L’anno di grazia 1984 segna non solo l’avvento del cyberpunk (con Neuromante di William Gibson), che rimarrà pressoché estraneo, tranne rarissime eccezioni, alla suggestione della fine del mondo, ma anche nuove, importanti declinazioni del tema post-apocalittico. Terminator di James Cameron raffigura uno scenario per molti versi inedito: l’annientamento del genere umano avviene a opera delle macchine, “emerse dalle ceneri della guerra nucleare”, ed è inserito anche in questo caso nella cornice più ampia del viaggio nel tempo. L’oscura Los Angeles del 2029 ricorda da vicino certe ambientazioni dei post-atomici italiani, ma il cingolato che schiaccia i teschi nella scena iniziale diviene istantaneamente un’icona pop.
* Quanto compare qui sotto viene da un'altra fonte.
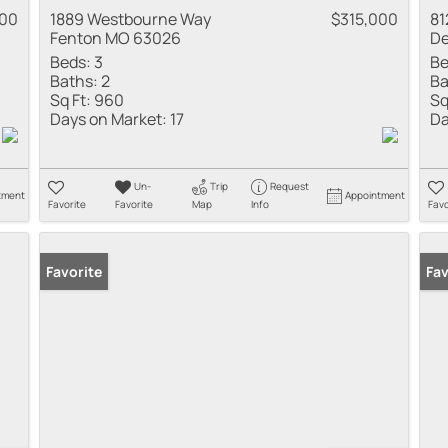
900
1889 Westbourne Way
$315,000
81
Fenton MO 63026
De
Beds:
3
Be
Baths:
2
Ba
Sq Ft:
960
Sq
Days on Market:
17
Da
Un-
Trip
Request
tment
Appointment
Favorite
Favorite
Map
Info
Favo
Favorite
Pr
Fav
Sul versante letterario, nello stesso anno Kim Stanley Robinson pubblica The Wild Shore, primo volume di una trilogia dedicata alla California (Three Californias) e ambientata nella Orange County, che aggiorna e decostruisce il modello originario di Ballard disegnando uno schema di tre futuri che coprono tutte le possibili declinazioni fantascientifiche, dal catastrofico al distopico all’utopico. I sopravvissuti di The Wild Shore, ambientato nel 2047, rifondano la società vivendo in piccoli villaggi e dedicandosi all’agricoltura e alla pesca.
Il sogno della ricostruzione e della rinascita dell’America è alla base anche di un nutrito gruppo di romanzi e racconti post-apocalittici degli Anni Ottanta, che comprende tra gli altri The Postman (Il simbolo della rinascita, 1985) di David Brin e West (in The Folk of the Fringe, 1987) di Orson Scott Card. Rispetto all’operazione concettuale di Robinson, in questi testi è attiva una volontà di ristabilimento dei valori tradizionali e “fondamentali” (“In America’s future, when society has collapsed under the weight of war, civilization lives on among those folks whose bonds of faith or tribe or language are still strong”), di rifondazione della società su basi anche spirituali, che sono tipiche degli Stati Uniti nell’era reaganiana e della destra religiosa. Non a caso, la wasteland post-nucleare è associata all’ambientazione western, e la narrazione epica si appoggia alla descrizione precisa delle mutate condizioni e dell’atmosfera crudele in un mondo simile, e all’introduzione di temi nuovi come il senso di colpa dei sopravvissuti per il semplice fatto di essere vivi: “What Herman Deaver could not explain, to himself or anyone else, was why he, a high priest, a temple-going Saint, a professor of literature, why he was so terribly sorry to bea live. I apologize. My mistake. An oversight. An error of scheduling. If only you had sent me a reminder”.
L’attenzione di questo nuovo periodo, sempre all’interno del quadro post-apocalittico, cade dunque sugli elementi della ricostruzione più che sui fattori della disintegrazione sociale.